## Extract provided
------------------------------------------------------------------------

Re: Discussion with Ian and Henri about HTML5+RDFa (part 2/2) from Henri Sivonen on 2009-01-20 (public-rdf-in-xhtml-tf@w3.org from January 2009)

From: Henri Sivonen <hsivonen@iki.fi>
Date: Tue, 20 Jan 2009 11:30:47 +0200
To: Manu Sporny <msporny@digitalbazaar.com>
Cc: RDFa mailing list <public-rdf-in-xhtml-tf@w3.org>, Ian Hickson <ian@hixie.ch>
Message-Id: <CC463B15-94CF-4E71-A86E-632CBAF5AC48@iki.fi>

On Jan 20, 2009, at 02:01, Manu Sporny wrote:

> Education about RDFa would also be an issue with the majority of web
> authors who don't care about web semantics and just want to get their
> page operational.

> The problem is with less-than-guru web authors who don't necessarily
> care about web semantics and thus generate bad semantic data out of
> ignorance. The common mis-use of @rev was cited as one possible  
> outcome
> - mis-used so badly that it is commonly not trusted by search engines.

------------------------------------------------------------------------

[Data records]
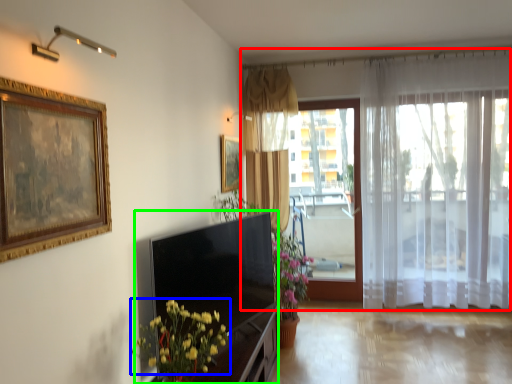
Question: Based on their relative distances, which object is farther from curtain (highlighted by a red box)? Choose from flower (highlighted by a blue box) and entertainment center (highlighted by a green box).

Choices:
 (A) flower
 (B) entertainment center

Answer: (A)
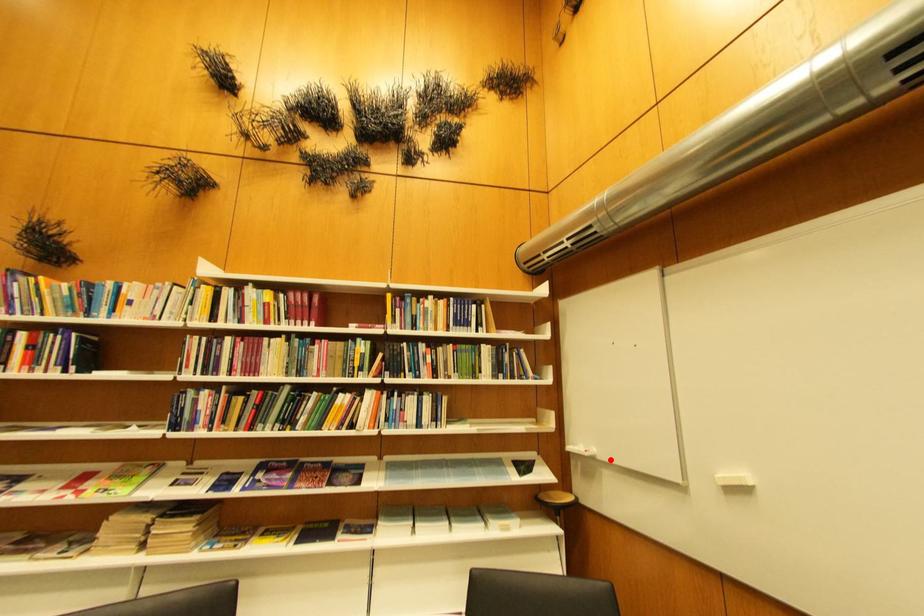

------------------------------------------------------------------------

## Work task 1
In the RDFa message, why is @rev commonly not trusted by search engines? Answer in one to three sentences.
## Work task 2
Please return the part of the RDFa message starting with "On Jan 20, 2009, at" and going on through "by search engines.".
## Work task 3
Answer these questions on the RDFa message:
(a) On what date was the message sent?
(b) Which mailing list is copied on the message?
(c) Which attribute's common mis-use is cited as an example?
You can leave the entries aside.

## Written answer 1
@rev is commonly not trusted by search engines because it has been mis-used so badly. The message cites this as one possible outcome of less-than-guru web authors generating bad semantic data out of ignorance.

## Written answer 2
On Jan 20, 2009, at 02:01, Manu Sporny wrote:

> Education about RDFa would also be an issue with the majority of web
> authors who don't care about web semantics and just want to get their
> page operational.

> The problem is with less-than-guru web authors who don't necessarily
> care about web semantics and thus generate bad semantic data out of
> ignorance. The common mis-use of @rev was cited as one possible  
> outcome
> - mis-used so badly that it is commonly not trusted by search engines.

## Written answer 3
(a) Tue, 20 Jan 2009
(b) The RDFa mailing list, public-rdf-in-xhtml-tf@w3.org
(c) @rev